Using FastTrackPy and aligned-textgrid

Last semester, I spent time co-developing some python packages:

aligned-textgrid with Christian Brickhouse
fasttrackpy with Santiago Barreda

So, I thought I’d share a little walkthrough of a cool way to use them. They can both be installed with pip.

bash

pip install fastttrackpy
pip install aligned-textgrid

FastTrackPy

fasttrackpy (Fruehwald and Barreda 2023) is a python implementation of Santiago Barreda’s Praat plugin (Barreda 2021). Right now, its design is really geared towards command line usage, and has three different subcommands

fasttrack audio
- This will run fasttrack on a single audio file or a directory of audio files
fasttrack audio-textgrid
- This will run fasttrack on an (audio, textgrid) tuple
fasttrack corpus
- This will run fasttrack on a corpus of paired audio + textgrid files

You can check out the docs for all of the processing options. I’ll be using a config file that looks like this:

yaml

# config.yml
corpus: data/corpus/
output: data/results/formants.csv
entry-classes: "Word|Phone"
target-tier: Phone
target-labels: "[AEIOU]"
min-duration: 0.05
min-max-formant: 4000
max-max-formant: 7000
nstep: 20
which-output: winner
data-output: formants

Some of these settings are just the defaults, but I’m just illustrating the kind of things you could do. To run it:

bash

fasttrack corpus --config config.yml

On my laptop, it got formant estimates for 339 vowels in about 18 seconds.

Looking at the data

Let’s get R up and running

Setup libraries

source(here::here("_defaults.R"))
library(tidyverse)
library(mgcv)
library(marginaleffects)
library(gt)
library(reticulate)
library(khroma)
library(geomtextpath)
library(downlit)
library(xml2)

vowel_data <- read_csv("data/results/formants.csv")

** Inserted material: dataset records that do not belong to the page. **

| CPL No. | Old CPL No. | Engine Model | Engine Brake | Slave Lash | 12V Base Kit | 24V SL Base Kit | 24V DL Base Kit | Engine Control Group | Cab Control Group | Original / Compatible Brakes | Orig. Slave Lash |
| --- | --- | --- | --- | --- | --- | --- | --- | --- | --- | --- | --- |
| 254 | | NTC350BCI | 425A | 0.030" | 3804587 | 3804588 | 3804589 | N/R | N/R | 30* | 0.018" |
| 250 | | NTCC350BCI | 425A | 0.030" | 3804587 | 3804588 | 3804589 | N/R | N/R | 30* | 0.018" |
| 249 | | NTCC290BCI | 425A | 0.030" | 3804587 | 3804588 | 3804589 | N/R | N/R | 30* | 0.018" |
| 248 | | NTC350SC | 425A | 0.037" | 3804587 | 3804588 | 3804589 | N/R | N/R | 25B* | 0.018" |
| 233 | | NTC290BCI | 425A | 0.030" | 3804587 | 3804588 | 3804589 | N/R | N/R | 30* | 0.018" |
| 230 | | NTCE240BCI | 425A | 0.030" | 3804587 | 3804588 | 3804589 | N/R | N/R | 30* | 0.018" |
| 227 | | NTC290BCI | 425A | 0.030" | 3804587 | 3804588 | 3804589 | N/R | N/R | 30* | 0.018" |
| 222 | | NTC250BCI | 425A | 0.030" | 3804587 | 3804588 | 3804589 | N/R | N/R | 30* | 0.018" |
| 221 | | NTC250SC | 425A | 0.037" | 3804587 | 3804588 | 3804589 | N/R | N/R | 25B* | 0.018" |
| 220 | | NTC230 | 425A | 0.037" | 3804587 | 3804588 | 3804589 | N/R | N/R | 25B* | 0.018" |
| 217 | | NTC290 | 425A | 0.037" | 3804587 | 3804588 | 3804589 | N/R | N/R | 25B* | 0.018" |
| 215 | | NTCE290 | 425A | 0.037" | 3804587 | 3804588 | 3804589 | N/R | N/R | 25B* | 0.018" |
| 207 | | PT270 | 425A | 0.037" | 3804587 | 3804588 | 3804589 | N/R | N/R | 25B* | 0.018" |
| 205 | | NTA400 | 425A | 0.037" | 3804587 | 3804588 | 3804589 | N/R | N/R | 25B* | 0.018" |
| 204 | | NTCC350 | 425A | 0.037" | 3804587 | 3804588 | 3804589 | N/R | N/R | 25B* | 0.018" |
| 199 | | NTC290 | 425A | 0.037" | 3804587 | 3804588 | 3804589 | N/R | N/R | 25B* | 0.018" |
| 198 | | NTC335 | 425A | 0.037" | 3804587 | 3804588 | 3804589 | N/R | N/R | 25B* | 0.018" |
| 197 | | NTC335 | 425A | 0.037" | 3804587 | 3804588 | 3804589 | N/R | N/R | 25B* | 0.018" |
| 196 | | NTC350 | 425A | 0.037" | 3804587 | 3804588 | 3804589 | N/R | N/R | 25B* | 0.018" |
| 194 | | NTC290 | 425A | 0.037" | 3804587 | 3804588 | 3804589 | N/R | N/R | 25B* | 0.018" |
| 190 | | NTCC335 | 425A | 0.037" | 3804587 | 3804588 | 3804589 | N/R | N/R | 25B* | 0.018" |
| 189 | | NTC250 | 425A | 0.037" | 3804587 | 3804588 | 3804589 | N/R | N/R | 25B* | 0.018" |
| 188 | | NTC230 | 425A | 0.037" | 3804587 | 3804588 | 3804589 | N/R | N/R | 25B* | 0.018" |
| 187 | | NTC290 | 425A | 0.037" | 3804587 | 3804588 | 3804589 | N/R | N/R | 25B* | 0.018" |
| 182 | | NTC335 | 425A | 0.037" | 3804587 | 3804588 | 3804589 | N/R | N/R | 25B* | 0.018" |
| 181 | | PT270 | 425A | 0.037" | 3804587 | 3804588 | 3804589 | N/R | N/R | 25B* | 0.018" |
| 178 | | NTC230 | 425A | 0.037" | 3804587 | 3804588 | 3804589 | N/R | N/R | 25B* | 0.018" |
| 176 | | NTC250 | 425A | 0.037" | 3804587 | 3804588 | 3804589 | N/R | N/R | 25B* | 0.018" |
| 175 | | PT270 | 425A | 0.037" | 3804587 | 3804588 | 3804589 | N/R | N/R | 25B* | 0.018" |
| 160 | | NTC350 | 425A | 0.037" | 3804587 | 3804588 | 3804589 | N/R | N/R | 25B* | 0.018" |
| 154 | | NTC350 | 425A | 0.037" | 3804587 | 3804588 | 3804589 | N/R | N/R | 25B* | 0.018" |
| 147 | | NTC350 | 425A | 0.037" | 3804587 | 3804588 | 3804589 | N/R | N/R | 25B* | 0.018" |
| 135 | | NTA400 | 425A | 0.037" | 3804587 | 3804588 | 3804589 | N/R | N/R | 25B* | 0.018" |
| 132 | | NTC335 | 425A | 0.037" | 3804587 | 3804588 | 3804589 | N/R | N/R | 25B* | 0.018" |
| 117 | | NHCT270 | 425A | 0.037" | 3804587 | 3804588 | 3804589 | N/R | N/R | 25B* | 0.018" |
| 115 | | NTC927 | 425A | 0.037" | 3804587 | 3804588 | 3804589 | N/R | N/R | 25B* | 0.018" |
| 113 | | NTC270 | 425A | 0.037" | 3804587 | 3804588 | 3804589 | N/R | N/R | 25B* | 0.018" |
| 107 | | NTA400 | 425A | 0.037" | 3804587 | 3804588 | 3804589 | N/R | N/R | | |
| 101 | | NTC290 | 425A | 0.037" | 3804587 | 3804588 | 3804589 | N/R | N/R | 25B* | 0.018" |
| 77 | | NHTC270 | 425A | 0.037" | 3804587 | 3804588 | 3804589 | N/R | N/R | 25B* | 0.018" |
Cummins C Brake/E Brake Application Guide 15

Just to skim over some data columns of interest

vowel_data |> 
 colnames()

 [1] "F1"            "F2"            "F3"            "F1_s"         
 [5] "F2_s"          "F3_s"          "error"         "time"         
 [9] "max_formant"   "n_formant"     "smooth_method" "file_name"    
[13] "id"            "group"         "label"         "F4"           
[17] "F4_s"

Useful Columns

F1, F2, F3, F4: The formant tracks as estimated by the LPC analysis
F1_s, F2_s, F3_s, F4_s: Smoothed formant tracks, using discrete cosine transform
file_name: The basename for each file in the corpus
group: If there were multiple talkers annotated in a file, which talker
id: A unique ID for each phone

I’m going to zoom in on my favorite vowel, “AY”, and fit a quick model.

# Getting the ay data
vowel_data |> 
  filter(
    group %in% c("KY25A", "group_0"),
    str_detect(label, "AY")
  ) |> 
  select(
    file_name,
    id,
    group,
    label,
    F1_s, F2_s,
    time
  ) |> 
  mutate(
    rel_time = time - min(time),
    prop_time = rel_time / max(rel_time),
    .by = c(file_name, id)
  )->
  ay_data

Model fitting (not the main point)

ay_data |> 
  group_by(
    file_name
  ) |> 
  nest() |> 
  mutate(
    model = map(
      data, 
      ~gam(
        list(F1_s ~ s(prop_time),
             F2_s ~ s(prop_time)),
        data = .x,
        family = mvn(d = 2)
      )
    ),
    pred = map(
      model,
      ~predictions(
        .x, 
        newdata = datagrid(
          prop_time = seq(0,1,length = 100)
        )
      )
    )
  ) |> 
  select(file_name, pred) |> 
  unnest(pred) |> 
  select(file_name, rowid, group, estimate, prop_time) |> 
  mutate(
    group = str_glue("F{group}")
  ) |> 
  pivot_wider(
    names_from = group,
    values_from = estimate
  )->
  ay_predictions

Plotting code

library(scales)
log_rev_trans = trans_new(
  name = "log_rev",
  transform = \(x) -log(x),
  inverse = \(x) exp(-x)
)

ay_predictions |> 
  ggplot(
    aes(
      F2, 
      F1
    )
  )+
    geom_path(
      arrow = arrow(type = "closed"),
      linewidth = 1
    ) +
    scale_x_continuous(trans = log_rev_trans)+
    scale_y_continuous(trans = log_rev_trans)+
    coord_fixed()+
    facet_wrap(~file_name)

Cool! Except… One of the most important factors for /ay/ is missing: whether or not the following segment is voiced or voiceless! Since fasttrackpy is designed to be very general purpose, (and not too feature laden) this kind of info isn’t added to the output. But. we can easily get it with aligned-textgrid.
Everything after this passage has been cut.